Maximizing Power Transfer in Electrical Circuits

[kira506]

Homework Statement

It is required to transfer an electric power of 80. Kilowatts from a powerstation to a factory which is at 2 km from it.If the potential difference (here it means the voltage of the source) at the station is 400 volts and the resistance of 1km of the 2 conducting wires is 0.1 ohm, find the power lost

Homework Equations

Power=VI (where v here is the potential difference between the source ie: power station and the output : factory ) or I^2.R
voltage in secondary coil(factory)/voltage in primary coil (station)=current intensity in primarycoil/current intensity in secondarycoil

The Attempt at a Solution

P= VI
80000=400I ,I=200 ampere
Here's the tricky part for me , In case of connecting the 2 wires in parallel , resistance of one wire = 2*0.1=0.2ohm
Rtotal=0.2/2 (since the 2 wires have the same length and assumingly made of the same material and have the same cross sectional area ,therefore we consider their value)=0.1ohm
The model answer shows that Rtotal =0.4 ohm ,how ,? We won't get this value unless we connect them in series and usually in these kinds of problems the wires are connected in parallel ,besides , nothing in the problem indicates the kind of connection , please help

 

[BvU]

One wire to bring the current to the user, one wire to bring it back to the powerstation. A schoolbook simplest possible kind of connection...

 

[adjacent]

Here's the tricky part for me , In case of connecting the 2 wires in parallel , resistance of one wire = 2*0.1=0.2
Rtotal=

How do you know that the two wires are connected in parallel?
When you connect a bulb to a battery by two wires,are the considered parallel?

 

[kira506]

How do you know that the two wires are connected in parallel?
When you connect a bulb to a battery by two wires,are the considered parallel?

Actually , I've never tried that so I don't know

 

[kira506]

One wire to bring the current to the user, one wire to bring it back to the powerstation. A schoolbook simplest possible kind of connection...

Out of curiosity , why do they need a wire to bring it back ?

 

[BiGyElLoWhAt]

P = IV
also
V = IR
That should be all you need to solve the problem.

 

[BvU]

Otherwise the charge would accumulate at the end and by the (incredibly short) time enough charge is accumulated to generate 400 volt, the charge would stop flowing... In other words:

You need to close the circuit to make the current flow

In reality powerstations transfer three phases over their wires and the fourth ground wire can be thinner.

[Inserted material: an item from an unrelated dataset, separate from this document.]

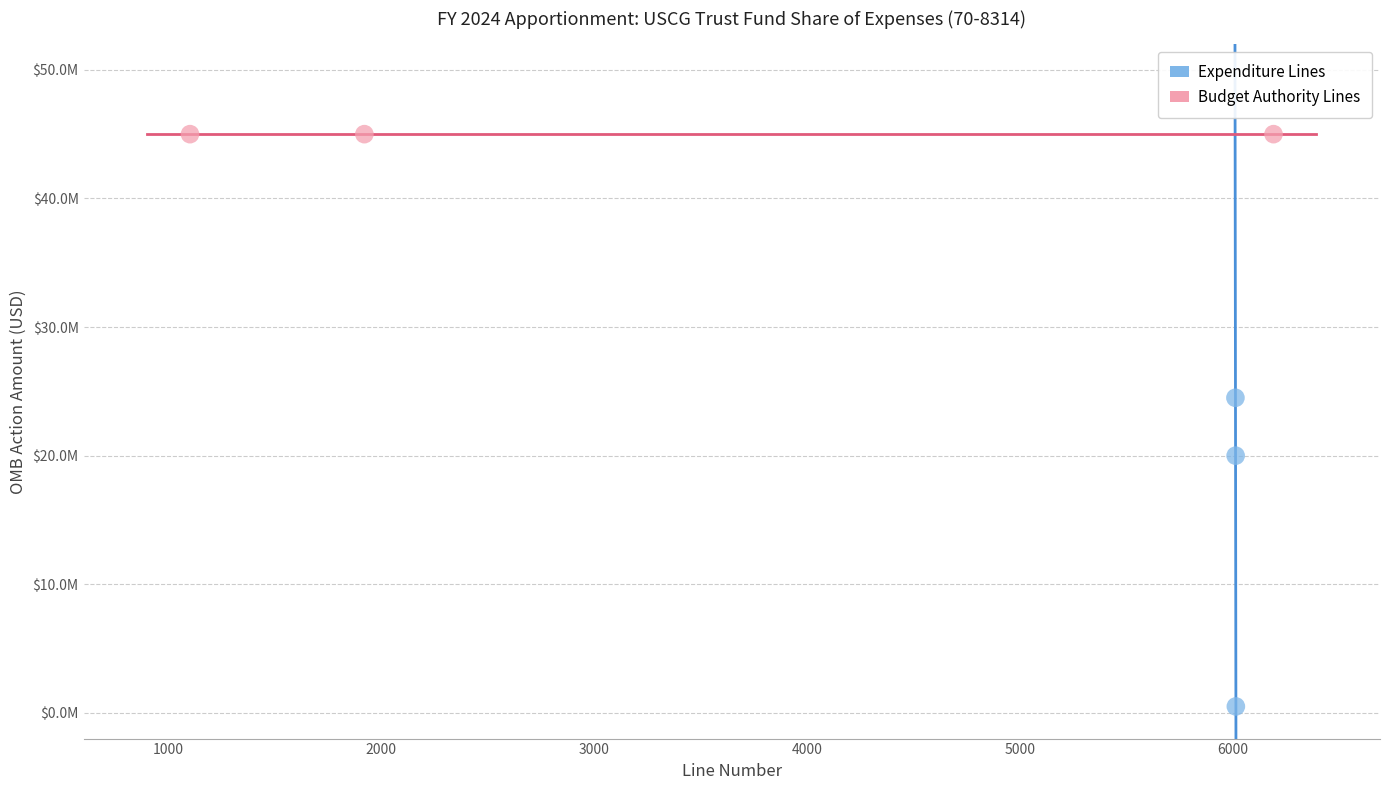

What are all the series names shown in the legend?

Expenditure Lines, Budget Authority Lines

DId you get an answer for the (considerable) power loss ? And the voltage the plant receives ?

 

[adjacent]

Actually , I've never tried that so I don't know

Oh come on...

Edit: BvU types faster than me.

 

[kira506]

Otherwise the charge would accumulate at the end and by the (incredibly short) time enough charge is accumulated to generate 400 volt, the charge would stop flowing... In other words:

You need to close the circuit to make the current flow

In reality powerstations transfer three phases over their wires and the fourth ground wire can be thinner.

DId you get an answer for the (considerable) power loss ? And the voltage the plant receives ?

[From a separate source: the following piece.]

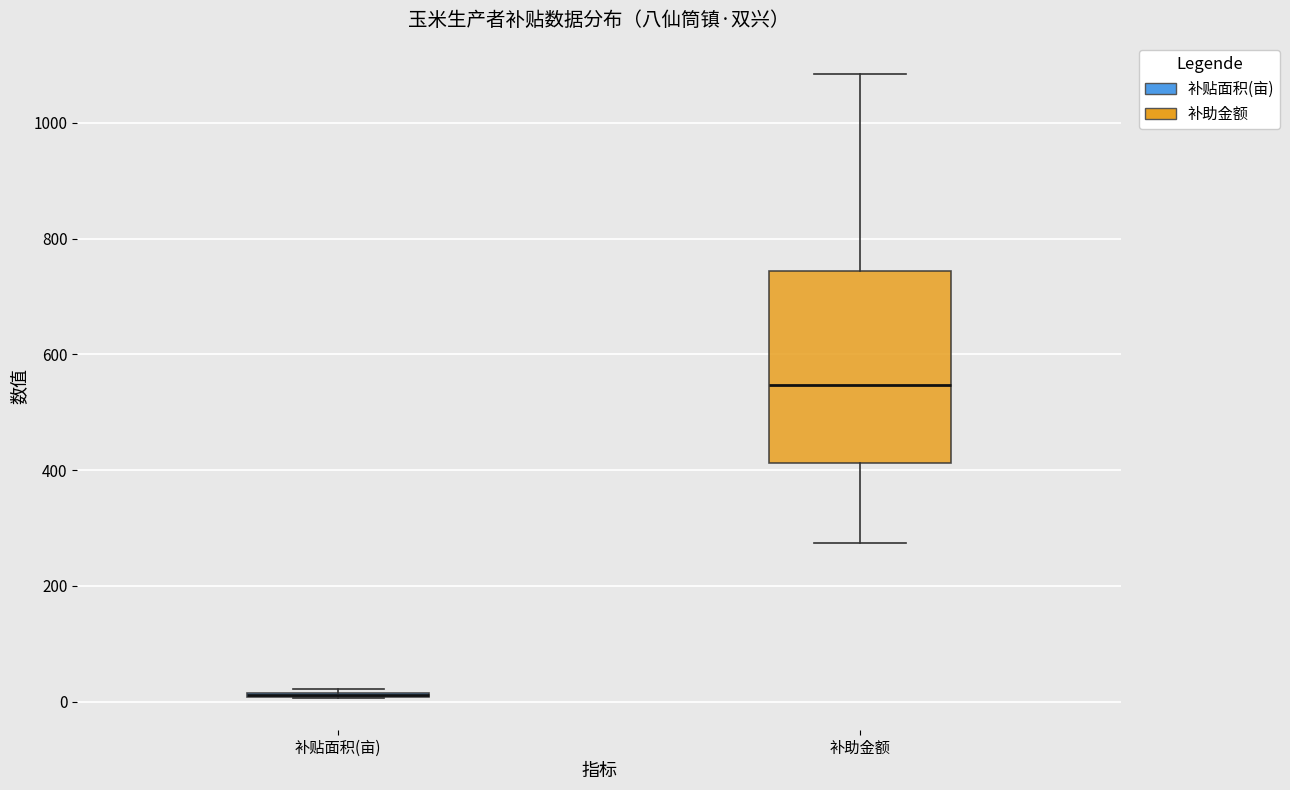

Reading left to right, transcribe this box plot: for each box, give where its median line is, the range the box spans, and where its two whiskers end, as read against the y-axis. The values are not printed on the chart, so give them approximately, as read against the axis.

补贴面积(亩): box collapsed to a line at 20, whiskers 0 to 20
补助金额: median 540, box 420 to 740, whiskers 280 to 1080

I think I get why there should be two wires but I don't get the part where we have to close the circuit to make the current flow , I mean in case this happened , the potential difference would be zero so even if we closed the circuit (isn't already closed?) No current will flow , right ? Uhm and in the figure , I'm lost ;c; please help , now I can't differentiate between connection in series and in parallel. ( so sorry ;^;) and thank you so much c:

 

[kira506]

Oh come on...

Edit: BvU types faster than me.

I feel so dumb for not getting it XD. Of course I have but can I consider the factory a bulb ? (I mean in terms of connection please don't take it as me being sarcastic , I'm seriously trying to understand it ) and Lol at "BvU types faster than me" , thanks a lot c: